Several frequently used rules. Sturges' Rule is only one of several the histogram binning rules in common use. Two other rules in common use include 'Freedman-Diaconis' and 'square root'. The choice of the number of bins
depends on the type of data to be illustrated, the purpose of the histogram, and the audience who will interpret it.
No rule is adequate for all situations.
The quest for 'convenient' bin boundaries did not disappear with the computer age. All software I have used seeks 'round number', equally-spaced boundaries.
Histogram binning in practice. For example, using basic graphics in R, hist
, allows one to 'suggest' a number of bins, overriding the default formula, but R still choses boundaries authors of the procedure suppose are convenient. As explained in the documentation for 'hist', parameter br
also accepts codes for various methods.
One can also supply a 'mandatory' list of bin boundaries, but if bins are not of equal width, a density histogram is used so that the vertical axis makes sense. (Absent a compelling reason, I think it is a bad idea to specify unequal bin widths.)
Several histograms for the same dataset. We use a sample of size $n=10\,000$ from $\mathsf{Exp}(\mathrm{rate} = 1/100).$ Here are a few examples of histograms in R--out of very many that might have been given:
In hist
the default method of determining the number of bins is
Sturgis' rule which suggests about 14 bins. R uses a few more to make
'nice' boundaries. (I think some of your concerns about details of
using Strugis' rule become moot in practical applications.)
log2(10000)
[1] 13.28771
set.seed(606)
x = rexp(10000, .01)
hist(x)

By contrast, the Freedman-Diaconis rule suggests between 85 and 90 bins.
As I understand it, one purpose of this rule is to give a good
view of the density of the population from which the sample was
sampled, so the density function of $\mathsf{Exp}(\mathrm{rate}=0.01)$
is superimposed on this histogram.
h = 2*IQR(x)/length(x)^(1/3) # width of bars
k = diff(range(x))/h; k # number of bars
[1] 88.65872
hist(x, prob=T, br="FD")
curve(dexp(x, .01), add=T, col="blue", n=10001)

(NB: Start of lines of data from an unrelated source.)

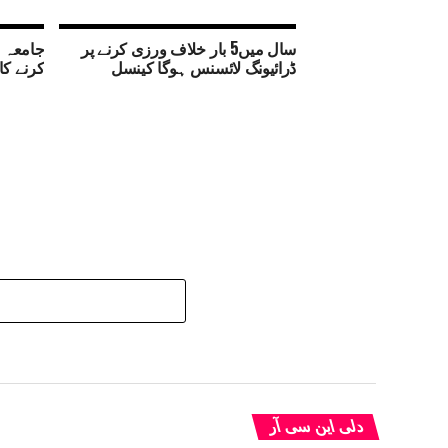
سال میں5 بار خلاف ورزی کرنے پر
جامعہ م
ڈرائیونگ لائسنس ہوگا کینسل
کرنے کا
دلی این سی آر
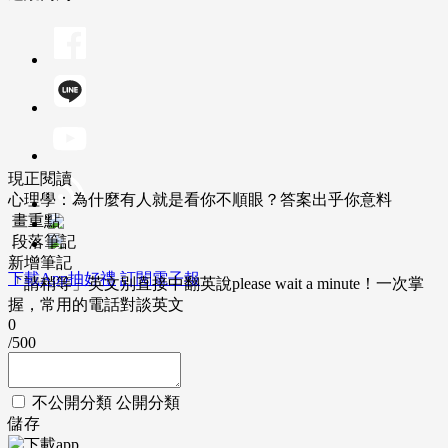
現正閱讀
心理學：為什麼有人就是看你不順眼？答案出乎你意料
畫重點
段落筆記
新增筆記
下載App抽好禮
訂閱電子報
「請稍等」英文別直接中翻英說please wait a minute！一次掌
握，常用的電話對談英文
0
/500
不公開分類
公開分類
儲存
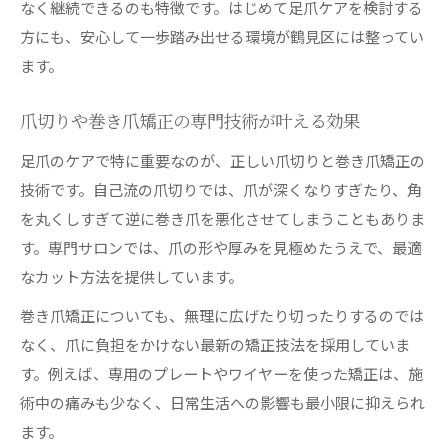
なく継続できるのも特徴です。はじめて足爪ケアを検討する
方にも、安心して一歩踏み出せる環境が鶴見区には整ってい
ます。
爪切りや巻き爪矯正の専門技術が叶える効果
足爪のケアで特に重要なのが、正しい爪切りと巻き爪矯正の
技術です。自己流の爪切りでは、爪が深くなりすぎたり、角
を丸くしすぎて逆に巻き爪を悪化させてしまうこともありま
す。専門サロンでは、爪の形や厚みを見極めたうえで、最適
なカット方法を提供しています。
巻き爪矯正についても、無理に広げたり切ったりするのでは
なく、爪に負担をかけない最新の矯正技法を採用していま
す。例えば、専用のプレートやワイヤーを使った矯正は、施
術中の痛みも少なく、日常生活への影響も最小限に抑えられ
ます。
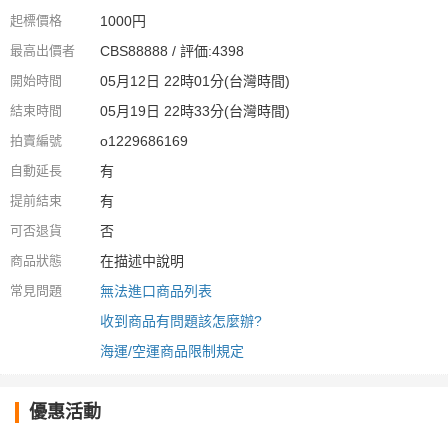
起標價格
1000円
最高出價者
CBS88888 / 評価:4398
開始時間
05月12日 22時01分(台灣時間)
結束時間
05月19日 22時33分(台灣時間)
拍賣編號
o1229686169
自動延長
有
提前結束
有
可否退貨
否
商品狀態
在描述中說明
常見問題
無法進口商品列表
收到商品有問題該怎麼辦?
海運/空運商品限制規定
優惠活動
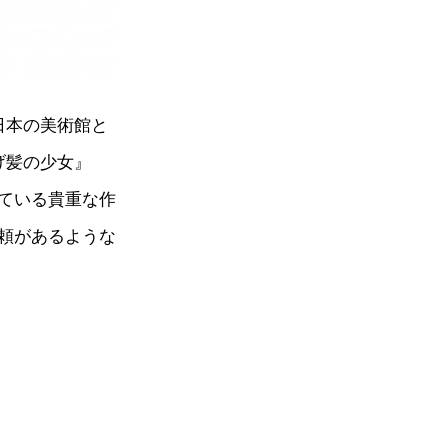
日本の美術館と
げ髪の少女』
ている貴重な作
頼があるような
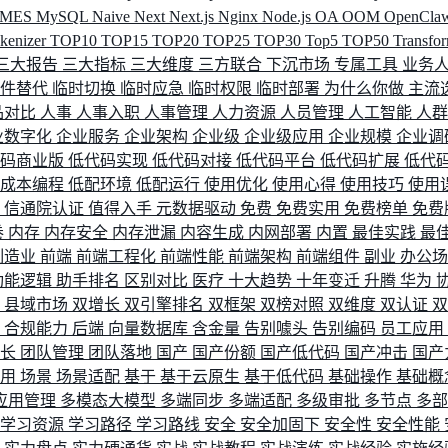
MES
MySQL
Naive
Next
Next.js
Nginx
Node.js
OA
OOM
OpenCla
okenizer
TOP10
TOP15
TOP20
TOP25
TOP30
Top5
TOP50
Transfo
三大报告
三大指标
三大维度
三方联合
下沉市场
专属工具
业务
间件替代
临时切换
临时应急
临时权限
临时部署
为什么你做
主流
品对比
人事
人事入职
人事管理
人力资源
人员管理
人工智能
人
业数字化
企业服务
企业架构
企业级
企业级应用
企业规模
企业调
代码商业版
低代码实现
低代码对接
低代码平台
低代码扩展
低代
低成本编程
低配环境
低配运行
使用优化
使用心得
使用技巧
使用
据
信通院认证
值得入手
元数据驱动
免费
免费实用
免费榜单
免费
卷
内存
内存安全
内存泄漏
内容生成
内网部署
内置
最佳实践
最
制造业
前端
前端工程化
前端性能
前端架构
前端组件
副业
办公
功能逻辑
助手排名
区别对比
医疗
十大趋势
十年变迁
升腾
华为
配
县域市场
双增长
双引擎排名
双框架
双榜对照
双维度
双认证
理
合规能力
后端
向量数据库
含金量
告别噱头
告别编码
员工应用
成长
团队管理
团队落地
国产
国产份额
国产低代码
国产冲击
国产
使用
场景
场景适配
基于
基于云原生
基于低代码
基础操作
基础概
应用管理
多模态大模型
多端同步
多端适配
多级审批
多节点
多
学习资源
学习路径
学习路线
安全
安全加固下
安全性
安全性能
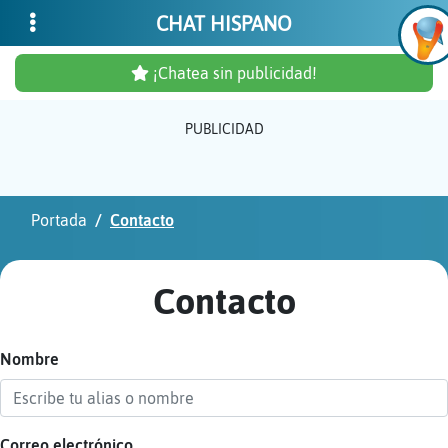
CHAT HISPANO
¡Chatea sin publicidad!
PUBLICIDAD
Inicia
sesió
Portada
Contacto
¡Chat
sin
Contacto
publi
Nombre
Crear
una
cuent
Correo electrónico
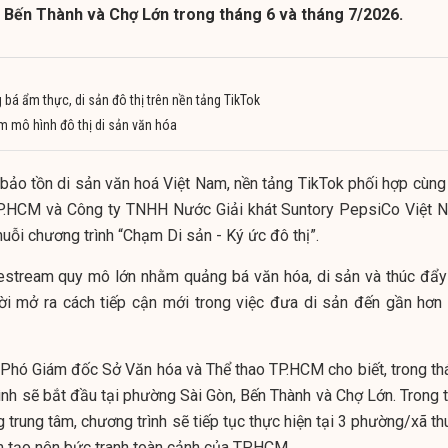
Bến Thành và Chợ Lớn trong tháng 6 và tháng 7/2026.
bá ẩm thực, di sản đô thị trên nền tảng TikTok
iểm mô hình đô thị di sản văn hóa
bảo tồn di sản văn hoá Việt Nam, nền tảng TikTok phối hợp cùng
TP.HCM và Công ty TNHH Nước Giải khát Suntory PepsiCo Việt 
uỗi chương trình “Chạm Di sản - Ký ức đô thị”.
ivestream quy mô lớn nhằm quảng bá văn hóa, di sản và thúc đẩ
i mở ra cách tiếp cận mới trong việc đưa di sản đến gần hơn 
Phó Giám đốc Sở Văn hóa và Thể thao TP.HCM cho biết, trong th
ình sẽ bắt đầu tại phường Sài Gòn, Bến Thành và Chợ Lớn. Trong t
g trung tâm, chương trình sẽ tiếp tục thực hiện tại 3 phường/xã t
 tạo nên bức tranh toàn cảnh của TP.HCM.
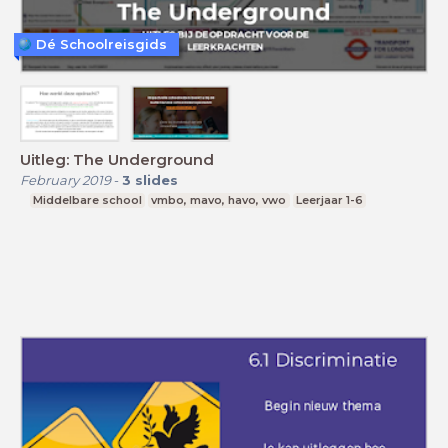
Dé Schoolreisgids
Uitleg: The Underground
February 2019
-
3
slides
Middelbare school
vmbo, mavo, havo, vwo
Leerjaar 1-6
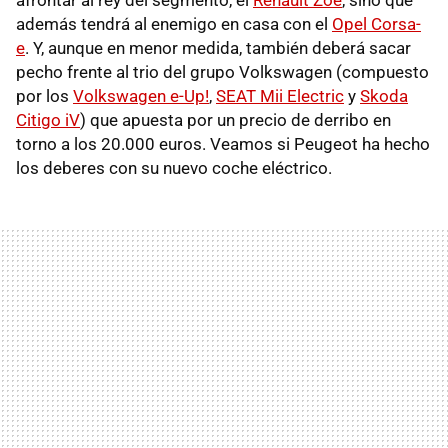
además tendrá al enemigo en casa con el
Opel Corsa-
e
. Y, aunque en menor medida, también deberá sacar
pecho frente al trio del grupo Volkswagen (compuesto
por los
Volkswagen e-Up!
,
SEAT Mii Electric
y
Skoda
Citigo iV
) que apuesta por un precio de derribo en
torno a los 20.000 euros. Veamos si Peugeot ha hecho
los deberes con su nuevo coche eléctrico.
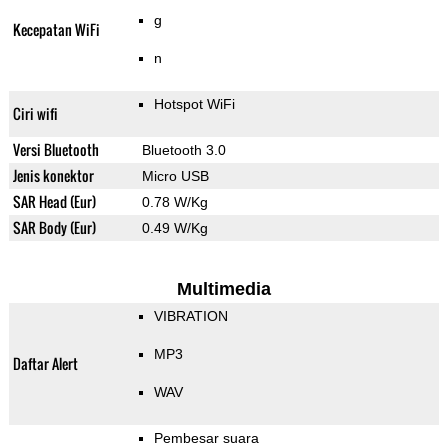
g
Kecepatan WiFi
n
Hotspot WiFi
Ciri wifi
Versi Bluetooth
Bluetooth 3.0
Jenis konektor
Micro USB
SAR Head (Eur)
0.78 W/Kg
SAR Body (Eur)
0.49 W/Kg
Multimedia
VIBRATION
MP3
Daftar Alert
WAV
Pembesar suara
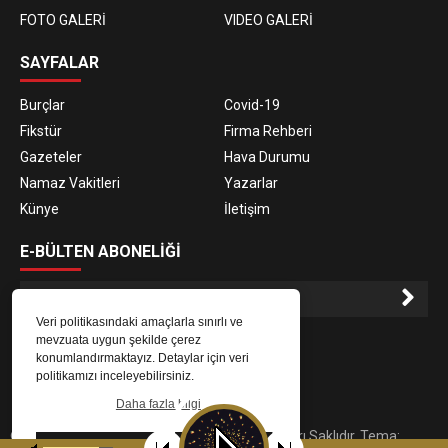
FOTO GALERİ
VIDEO GALERİ
SAYFALAR
Burçlar
Covid-19
Fikstür
Firma Rehberi
Gazeteler
Hava Durumu
Namaz Vakitleri
Yazarlar
Künye
İletişim
E-BÜLTEN ABONELİĞİ
Veri politikasındaki amaçlarla sınırlı ve
E-Bülten aboneliği ile haberlere daha hızlı erişin.
mevzuata uygun şekilde çerez
konumlandırmaktayız. Detaylar için veri
politikamızı inceleyebilirsiniz.
Daha fazla bilgi
© 2023
Gaziantep Radyo Zeugma
. Tüm Hakları Saklıdır. Tema:
Tamam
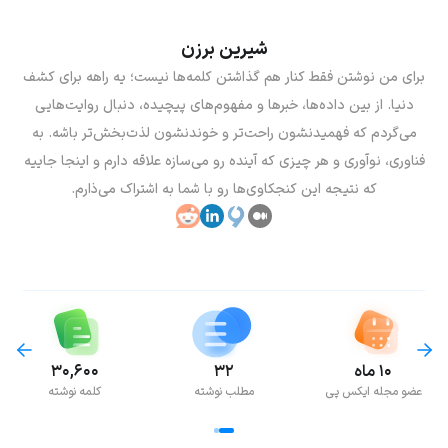
شیرین برزن
برای من نوشتن فقط کنار هم گذاشتن کلمه‌ها نیست؛ یه راهه برای کشف
دنیا. از بین داده‌ها، خبرها و مفهوم‌های پیچیده، دنبال روایت‌هایی
می‌گردم که فهمیدنشون راحت‌تر و خوندنشون لذت‌بخش‌تر باشه. به
فناوری، نوآوری و هر چیزی که آینده رو می‌سازه علاقه دارم و اینجا جاییه
که نتیجه این کنجکاوی‌ها رو با شما به اشتراک می‌ذارم.
۱۰ ماه
۳۲
۳۰,۶۰۰
عضو مجله ایکس پی
مطلب نوشته
کلمه نوشته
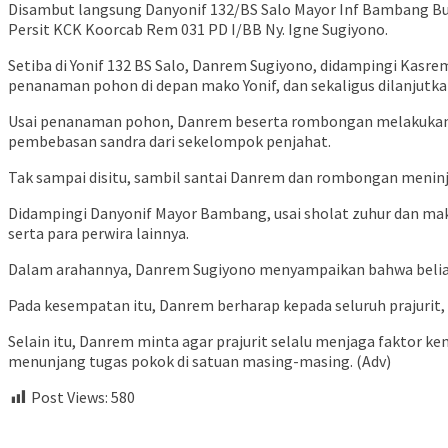
Disambut langsung Danyonif 132/BS Salo Mayor Inf Bambang Bud
Persit KCK Koorcab Rem 031 PD I/BB Ny. Igne Sugiyono.
Setiba di Yonif 132 BS Salo, Danrem Sugiyono, didampingi Kasrem
penanaman pohon di depan mako Yonif, dan sekaligus dilanjutk
Usai penanaman pohon, Danrem beserta rombongan melakukan pe
pembebasan sandra dari sekelompok penjahat.
Tak sampai disitu, sambil santai Danrem dan rombongan meninj
Didampingi Danyonif Mayor Bambang, usai sholat zuhur dan maka
serta para perwira lainnya.
Dalam arahannya, Danrem Sugiyono menyampaikan bahwa beliau o
Pada kesempatan itu, Danrem berharap kepada seluruh prajurit, u
Selain itu, Danrem minta agar prajurit selalu menjaga faktor ke
menunjang tugas pokok di satuan masing-masing. (Adv)
Post Views:
580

If I want to make room for frequency labels, then I need fewer, wider bars.
hist(x, br=8, ylim=c(0,7000), label=T)

If I want roughly the same number of observations in each interval,
I need unequal bin widths for these data. Then the vertical
scale must be 'Density', and the density of my last interval
would need to be expressed to five places. A clear purpose and
careful planning are necessary to get a useful result for a histogram
with unequal bin widths.
cutpt = c(0,100,200,400,1000)
hist(x, br=cutpt, ylim=c(0,.007), label=T)
mean(x > 400)/(1000-400)
[1] 3.033333e-05 # That is, 0.00003